As of 2026, parts of western and southern Knocknacarra are within the Gaeltacht area. Together with nearby Barna, Knocknacarra is also in a "Language Planning Area" which means that government funding is available to promote the Irish language in the area.

An Irish language centre, Áras Mhic Amhlaigh, was opened in Knocknacarra in September 2022. The building is used on weekdays as a naíonra (Irish speaking pre-school) which is run by the nearby Gaelscoil Mhic Amhlaigh. The only secondary school in Knocknacarra, Coláiste Na Coiribe, is an exclusively Irish-speaking school (or Gaelcholáiste). In 2017, Coláiste na Coiribe was described as the largest Gaelcholáiste in the country.

==Transport==
Road travel in Knocknacarra is centred on the Western Distributor Road, a 2.9-kilometre route running west–east between the Cappagh Roundabout and the Deane Roundabout. This road serves as the suburb's main artery, while also linking into four minor north–south roads that provide access to surrounding neighbourhoods. The R336, which has a junction with R337 at Knocknacarragh, also runs through the area.
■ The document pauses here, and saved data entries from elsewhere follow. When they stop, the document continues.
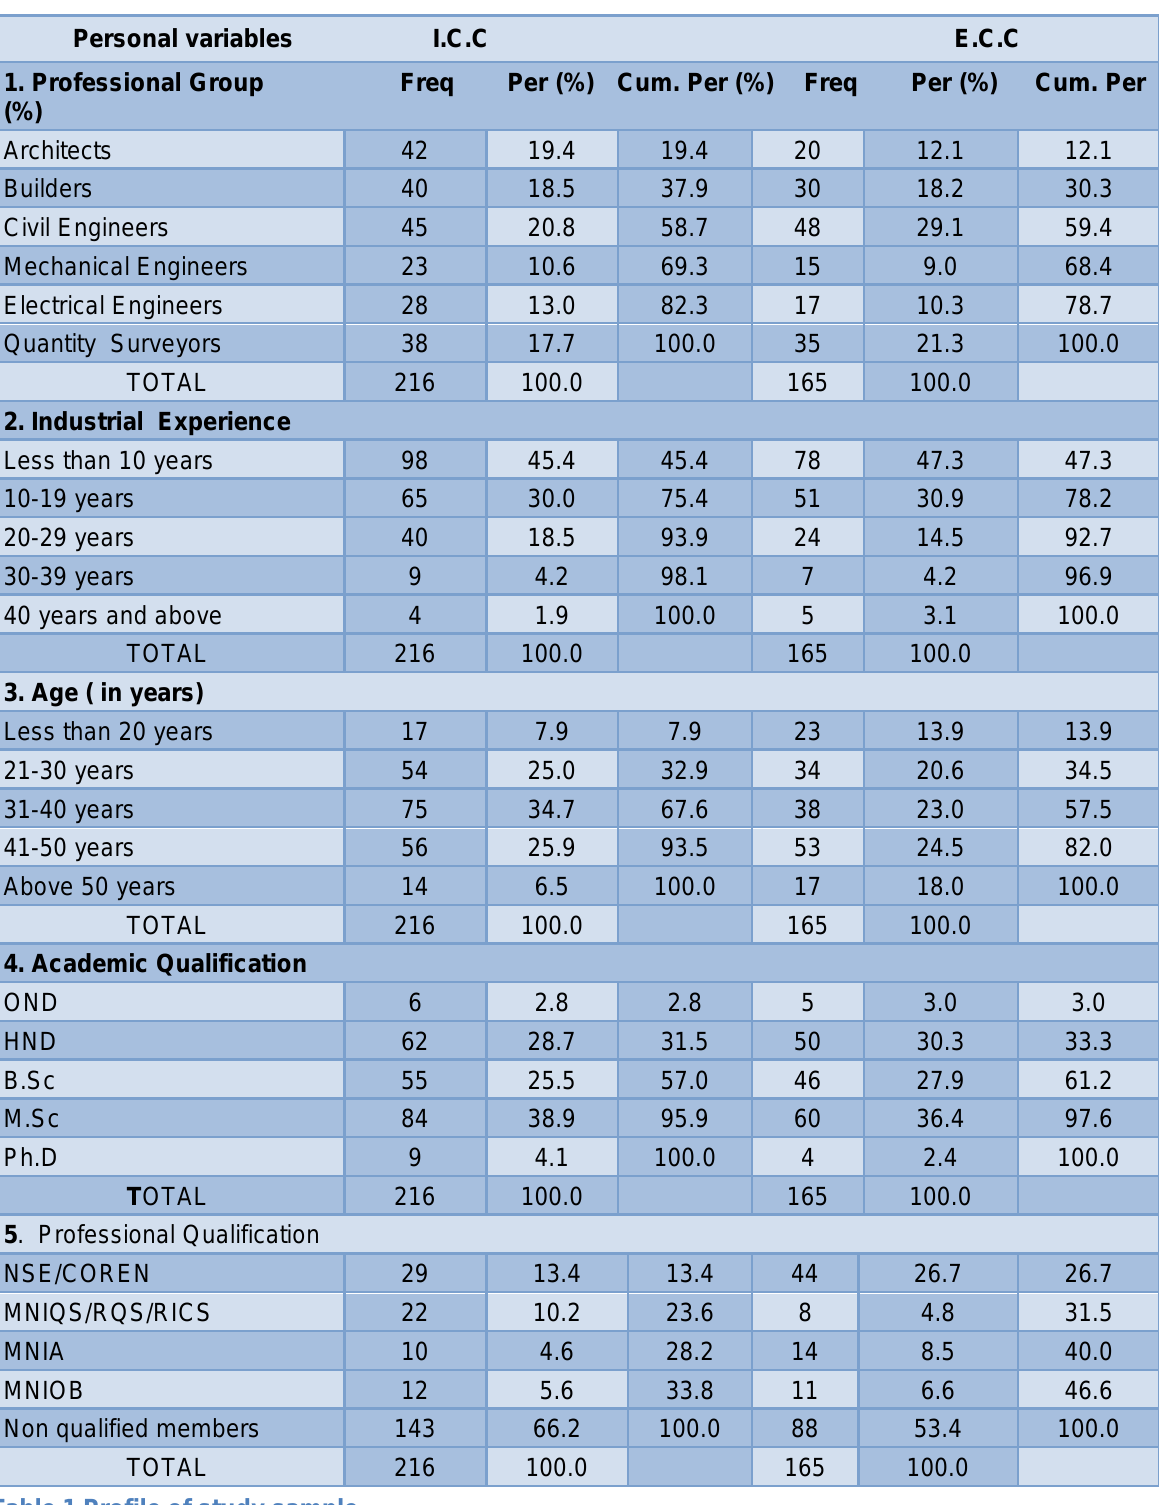
Table 1 Profile of study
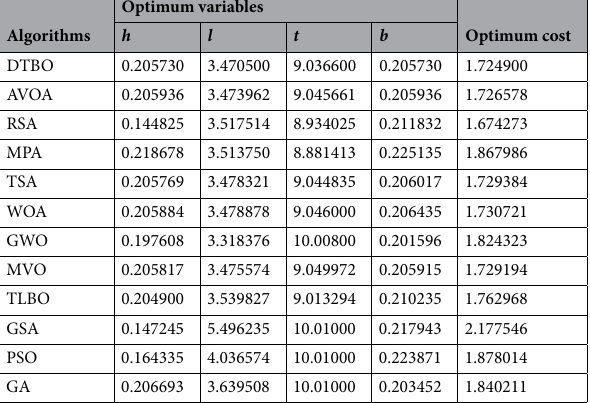
Table 10. Performance of optimization algorithms in the design of welded beams.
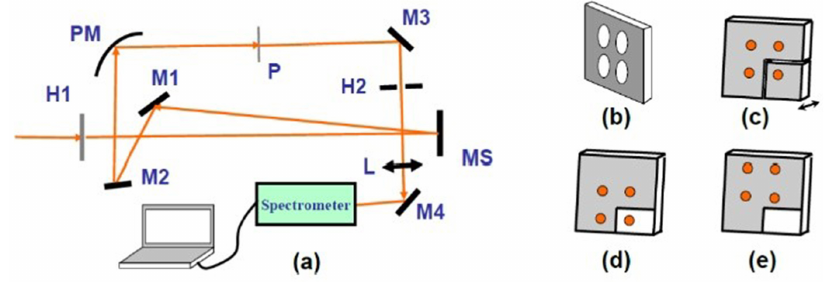
Figure 16. ( a ) Experimental setup for FASI; H1, black plate with four equal-sized holes, as shown in ( b ); MS, mirror set composed of an L-shaped mirror and a movable quarter mirror, as shown in ( c ); M1, plane mirror, which is five-sixths silver coated and can be moved up for SRSI measurement ( d ) or down for FROG measurement ( e ); M2–M4, silver-coated plane mirrors; PM, silver-coated parabolic reflector; P, 500- µ m-thick fused silica plate or 50- µ m-thick BBO crystal; H2, iris; L, lens. The red spots in ( c – e ) are the locations of the four incident beams on the mirrors [61].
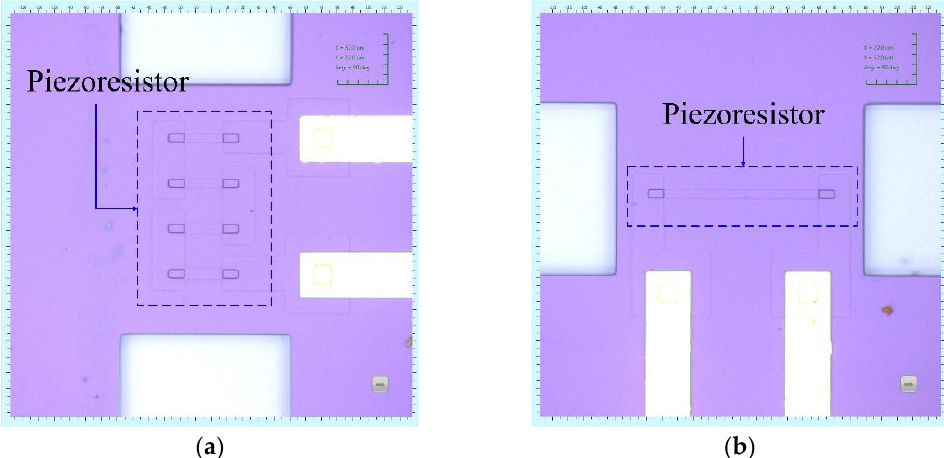
Figure A2. Microscopic photos of piezoresistors in two patterns: ( a ) piezoresistor in position 1 shown in Figure 16; ( b ) piezoresistor in position 2 shown in Figure 16.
Several CityDirect bus routes, including routes 410, 411 and 412, run from Knocknacarra into Eyre Square. The 410 travels via Salthill, the 411 travels via westside, and the 412 offers a more direct route.

There has been some criticism of traffic congestion and public transport options in the Knocknacarra area. In a survey conducted by the National Transport Authority, 50% of respondents expressed approval for a proposed bus route from Gateway Retail Park in Knocknacarra to Oranmore, the highest approval rate among the routes considered.

==Sport==
The local Gaelic Athletic Association (GAA) club, Salthill–Knocknacarra GAA, is based in the Salthill and Knocknacarra areas of Galway.

Galway Bay Rugby Club, formerly Barna Knocknacarra Rugby Club, was established in the area in 2007.